The answer may like in central MVD politics. Rashid Nurgaliev is hardly the most popular figure within the MVD himself and there were those who were touting Sukhodolsky as a possible post-election replacement. Indeed, although he himself publicly dissociated himself from any such ambitions, he did so elliptically and with less conviction than he might (he tended to use such vague expressions as “the country’s leadership will decide who leads”). Indeed, as a man with a robust ego, he might well have harbored such ambitions himself, especially as he appears to have believed that Nurgaliev might be removed after the presidential elections.
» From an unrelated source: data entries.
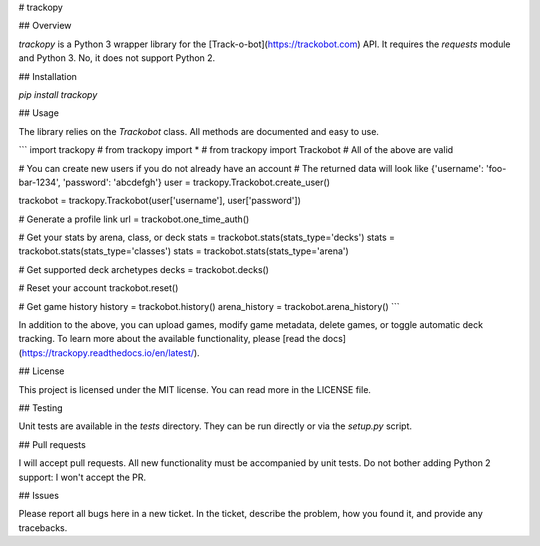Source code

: # trackopy

## Overview

`trackopy` is a Python 3 wrapper library for the [Track-o-bot](https://trackobot.com) API.
It requires the `requests` module and Python 3.
No, it does not support Python 2.

## Installation

`pip install trackopy`

## Usage

The library relies on the `Trackobot` class.
All methods are documented and easy to use.

```
import trackopy
# from trackopy import *
# from trackopy import Trackobot
# All of the above are valid

# You can create new users if you do not already have an account
# The returned data will look like {'username': 'foo-bar-1234', 'password': 'abcdefgh'}
user = trackopy.Trackobot.create_user()

trackobot = trackopy.Trackobot(user['username'], user['password'])

# Generate a profile link
url = trackobot.one_time_auth()

# Get your stats by arena, class, or deck
stats = trackobot.stats(stats_type='decks')
stats = trackobot.stats(stats_type='classes')
stats = trackobot.stats(stats_type='arena')

# Get supported deck archetypes
decks = trackobot.decks()

# Reset your account
trackobot.reset()

# Get game history
history = trackobot.history()
arena_history = trackobot.arena_history()
```

In addition to the above, you can upload games, modify game metadata, delete games, or toggle automatic deck tracking.
To learn more about the available functionality, please [read the docs](https://trackopy.readthedocs.io/en/latest/).

## License

This project is licensed under the MIT license.
You can read more in the LICENSE file.

## Testing

Unit tests are available in the `tests` directory.
They can be run directly or via the `setup.py` script.

## Pull requests

I will accept pull requests.
All new functionality must be accompanied by unit tests.
Do not bother adding Python 2 support: I won't accept the PR.

## Issues

Please report all bugs here in a new ticket.
In the ticket, describe the problem, how you found it, and provide any tracebacks.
It is a dangerous thing to be touted as the next Interior Minister when the incumbent has no plans to move on. Former US ambassador Beyrle rightly characterized Nurgeliev as not being “within the ‘inner circle’ of Kremlin decision-making” but he has proven to be a surprisingly capable Kremlin infighter, perhaps precisely because he seems not to threaten any of the heavier-hitters. His overhaul of the deputy ministers in part reflected an attempt to assert his control over the MVD and the assertive Sukhodolsky represented a particular thorn in his side. According to some accounts, Nurgaliev didn’t even know about his original appointment as a deputy minister in 2005 until after the fact, and whether or not this detail is true, he does seem to have been pushed there by Putin or those close to him regardless of the minister’s views. It was only after Medvedev had asserted or been granted a greater authority over the MVD that Nurgaliev could move against his nemesis, and even then he could not simply eject him, but had to offer him a position in Peter. So the bad blood has a distinct history, and this may have been Nurgaliev nudging Sukhodolsky further down the slope to political oblivion, especially as he himself seemed so determined to provide justifications for his ouster. For all I know — and this is pure speculation — the patient Umnov was encouraged to allow his cohorts to paint him as the king in waiting and stir up dissent. However, it is certainly interesting that the investigation into the St Petersburg police was driven by Deputy Interior Minister Smirnov, who is probably Nurgaliev’s closest and, I’ve been told, most ruthless subordinate.
Why make such a brazen move, or perhaps more to the point, why now? I suspect that it may reflect the uncertainty now gripping Russian politics in general and the politics of the siloviki in particular. Nurgaliev’s future is not guaranteed and he may have decided best to eliminate a potential successor preemptively. However, it may also reflect a degree of a lack of tight control over the siloviki. Medvedev appears disgruntled, possibly anticipating that Putin will renege on his invitation to the prime ministership, while Putin is concerned with dealing with the unexpected explosion of middle-class protest. In such circumstances, a minister of police who knows that his forces are indispensable may feel that he has a certain carte blanche, even to oust one of Putin’s (former, at least) clients. I don’t want to seem to be making Sukhodolsky into a martyr; he seems to have mishandled his relations with the St Petersburg force from the first, and would probably have shown Nurgaliev no greater mercy had the tables been turned. But Nurgaliev’s naked and brutal power play, something at odds with the past etiquette of silovik relations, does suggest that there is conflict and a breakdown of old concordats behind the scenes. It may also come back to haunt Nurgaliev. He has not emerged with much credit from the affair, and it may prove foolish to oust Putin’s appointee. Breaking the old rules of silovik etiquette may also prove a dangerous precedent.